Masum gözlerle etraflarında olup biteni anlamaya çalışan biri kız iki çocuk, ellerini sıkı sıkı tuttukları babalarının hareketlerini taklit ederek türbeyi ziyaret ettikten sonra ya da türbeye biraz yaklaştıktan sonra, yüzleri türbeye dönük olarak giriş kapısına doğru ilerlediler ve kapıyı öpüp gözden kayboldular. Onlar da türbeyi değil görmek, yaklaşmanın bile mümkün olmadığını anlayınca selam verip birer fatiha okudular ve kapıya yöneldiler.

Gruptakiler dışarı çıkmışlardı, ancak Bilal avını kollayan bir leopar gibi etrafı inceliyordu. Birden hızlıca fotoğraf makinesini çıkarıp uygun gördüğü bir açıyı yakaladı ve deklanşöre bastı. Burada gördüklerini arkadaşlarıyla paylaşmaya kararlıydı. Ama gizlice hareket etmek zorundaydı. Çünkü fotoğraf çekmenin yasak olduğunu ve Şiilerin buna hiç tolerans tanımadığını biliyordu. Ancak bir şeyi unutmuştu. Makinenin flaş ayarı otomatiğe ayarlı olduğu için ortalığı birden beyaz bir ışık kaplamıştı.

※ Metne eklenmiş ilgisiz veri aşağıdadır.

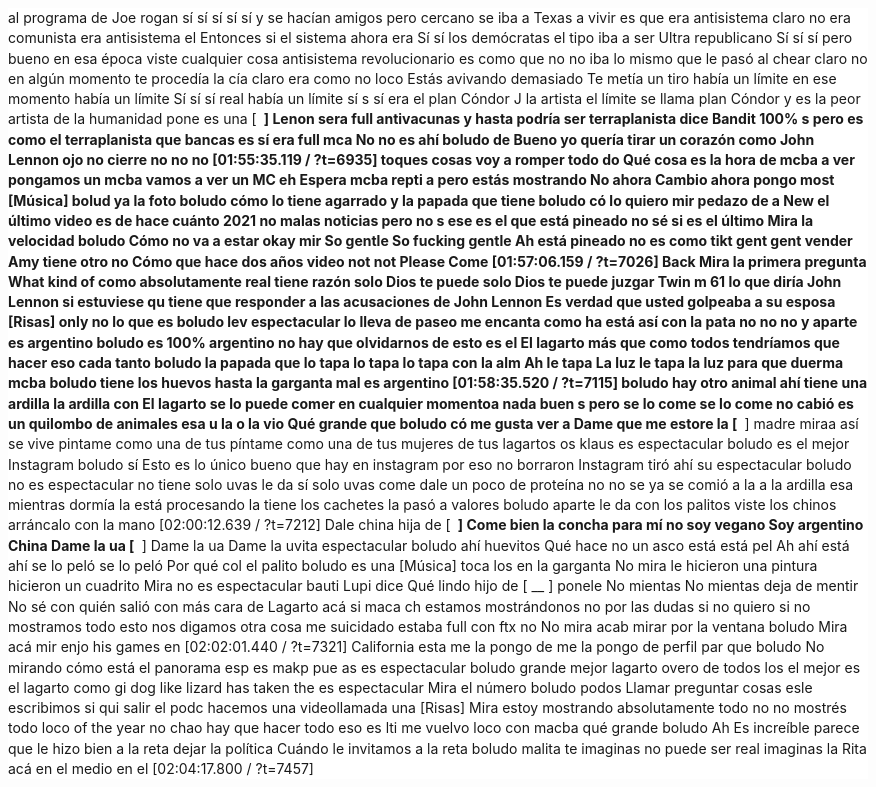 al programa de Joe rogan sí sí sí sí sí y se hacían amigos pero cercano se iba a Texas a vivir es que era antisistema claro no era comunista era antisistema el Entonces si el sistema ahora era Sí sí los demócratas el tipo iba a ser Ultra republicano Sí sí sí pero bueno en esa época viste cualquier cosa antisistema revolucionario es como que no no iba lo mismo que le pasó al chear claro no en algún momento te procedía la cía claro era como no loco Estás avivando demasiado Te metía un tiro había un límite en ese momento había un límite Sí sí sí real había un límite sí s sí era el plan Cóndor J la artista el límite se llama plan Cóndor y es la peor artista de la humanidad pone es una [&nbsp;__&nbsp;] Lenon sera full antivacunas y hasta podría ser terraplanista dice Bandit 100% s pero es como el terraplanista que bancas es sí era full mca No no es ahí boludo de Bueno yo quería tirar un corazón como John Lennon ojo no cierre no no no 
[01:55:35.119 / ?t=6935]
toques cosas voy a romper todo do Qué cosa es la hora de mcba a ver pongamos un mcba vamos a ver un MC eh Espera mcba repti a pero estás mostrando No ahora Cambio ahora pongo most [Música] bolud ya la foto boludo cómo lo tiene agarrado y la papada que tiene boludo có lo quiero mir pedazo de a New el último video es de hace cuánto 2021 no malas noticias pero no s ese es el que está pineado no sé si es el último Mira la velocidad boludo Cómo no va a estar okay mir So gentle So fucking gentle Ah está pineado no es como tikt gent gent vender Amy tiene otro no Cómo que hace dos años video not not Please Come 
[01:57:06.159 / ?t=7026]
Back Mira la primera pregunta What kind of como absolutamente real tiene razón solo Dios te puede solo Dios te puede juzgar Twin m 61 lo que diría John Lennon si estuviese qu tiene que responder a las acusaciones de John Lennon Es verdad que usted golpeaba a su esposa [Risas] only no lo que es boludo lev espectacular lo lleva de paseo me encanta como ha está así con la pata no no no y aparte es argentino boludo es 100% argentino no hay que olvidarnos de esto es el El lagarto más que como todos tendríamos que hacer eso cada tanto boludo la papada que lo tapa lo tapa lo tapa con la alm Ah le tapa La luz le tapa la luz para que duerma mcba boludo tiene los huevos hasta la garganta mal es argentino 
[01:58:35.520 / ?t=7115]
boludo hay otro animal ahí tiene una ardilla la ardilla con El lagarto se lo puede comer en cualquier momentoa nada buen s pero se lo come se lo come no cabió es un quilombo de animales esa u la o la vio Qué grande que boludo có me gusta ver a Dame que me estore la [&nbsp;__&nbsp;] madre miraa así se vive pintame como una de tus píntame como una de tus mujeres de tus lagartos os klaus es espectacular boludo es el mejor Instagram boludo sí Esto es lo único bueno que hay en instagram por eso no borraron Instagram tiró ahí su espectacular boludo no es espectacular no tiene solo uvas le da sí solo uvas come dale un poco de proteína no no se ya se comió a la a la ardilla esa mientras dormía la está procesando la tiene los cachetes la pasó a valores boludo aparte le da con los palitos viste los chinos arráncalo con la mano 
[02:00:12.639 / ?t=7212]
Dale china hija de [&nbsp;__&nbsp;] Come bien la concha para mí no soy vegano Soy argentino China Dame la ua [&nbsp;__&nbsp;] Dame la ua Dame la uvita espectacular boludo ahí huevitos Qué hace no un asco está está pel Ah ahí está ahí se lo peló se lo peló Por qué col el palito boludo es una [Música] toca los en la garganta No mira le hicieron una pintura hicieron un cuadrito Mira no es espectacular bauti Lupi dice Qué lindo hijo de [&nbsp;__&nbsp;] ponele No mientas No mientas deja de mentir No sé con quién salió con más cara de Lagarto acá si maca ch estamos mostrándonos no por las dudas si no quiero si no mostramos todo esto nos digamos otra cosa me suicidado estaba full con ftx no No mira acab mirar por la ventana boludo Mira acá mir enjo his games en 
[02:02:01.440 / ?t=7321]
California esta me la pongo de me la pongo de perfil par que boludo No mirando cómo está el panorama esp es makp pue as es espectacular boludo grande mejor lagarto overo de todos los el mejor es el lagarto como gi dog like lizard has taken the es espectacular Mira el número boludo podos Llamar preguntar cosas esle escribimos si qui salir el podc hacemos una videollamada una [Risas] Mira estoy mostrando absolutamente todo no no mostrés todo loco of the year no chao hay que hacer todo eso es lti me vuelvo loco con macba qué grande boludo Ah Es increíble parece que le hizo bien a la reta dejar la política Cuándo le invitamos a la reta boludo malita te imaginas no puede ser real imaginas la Rita acá en el medio en el 
[02:04:17.800 / ?t=7457]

Kimse sesini çıkarmasa bile o anki korkusu Bilal’e yetip de artacak seviyedeydi. Ancak bu kadarla kalmadı. Bir tarafı tutulmuş gibi hareketsiz duran Bilal, kızgın gözlerden fırlayıp cesaretini yaralayan bakışlardan kurtulmak için yavaş yavaş geri dönmeye çalışıyordu ki, arkasından hızlıca gelen sivil kıyafetli bir kişi elindeki makineyi kavradı. Neye uğradığını şaşıran Bilal, makinenin ipini koluna geçirmiş olmasına hiç bu kadar sevineceğini düşünemezdi. Sivil polis olduğunu düşündüğü adam Farsça bir şeyler söylüyordu. Hatta bağırarak konuşuyordu. Hiçbir şey anlamamasına rağmen anlamış gibi kafasını salladı. Etraftaki bazı yaşlı kişilerin bağırarak konuşan adama muhtemelen daha yavaş sesle konuşması ikazını fırsat bilerek “Esselamu aleykum” deyip kapıya yöneldi.

Dışarı çıktığında gruptakilerin kendisini merakla bekliyor olacağını düşünüyordu. Ama kendisinden başka kimsenin kalmadığını fark edince, yine geç kaldığını anladı ve otobüsün kendilerini bekleyeceğini bildiği yere doğru koşarak Seyyide Zeynep türbesinden ayrıldı.

Biner binmez otobüs hareket etti. Zaten çalışır vaziyetteydi. Herkes Bilal’e çok kızmıştı, ama o geldikten sonra pek çoğunun öfkesi dinmişti. Diğerlerinin ise, az sonra rehber mikrofonu eline alıp sıradaki yerin Emeviye Camii olduğunu söyleyince öfkeleri neşeye dönmüştü.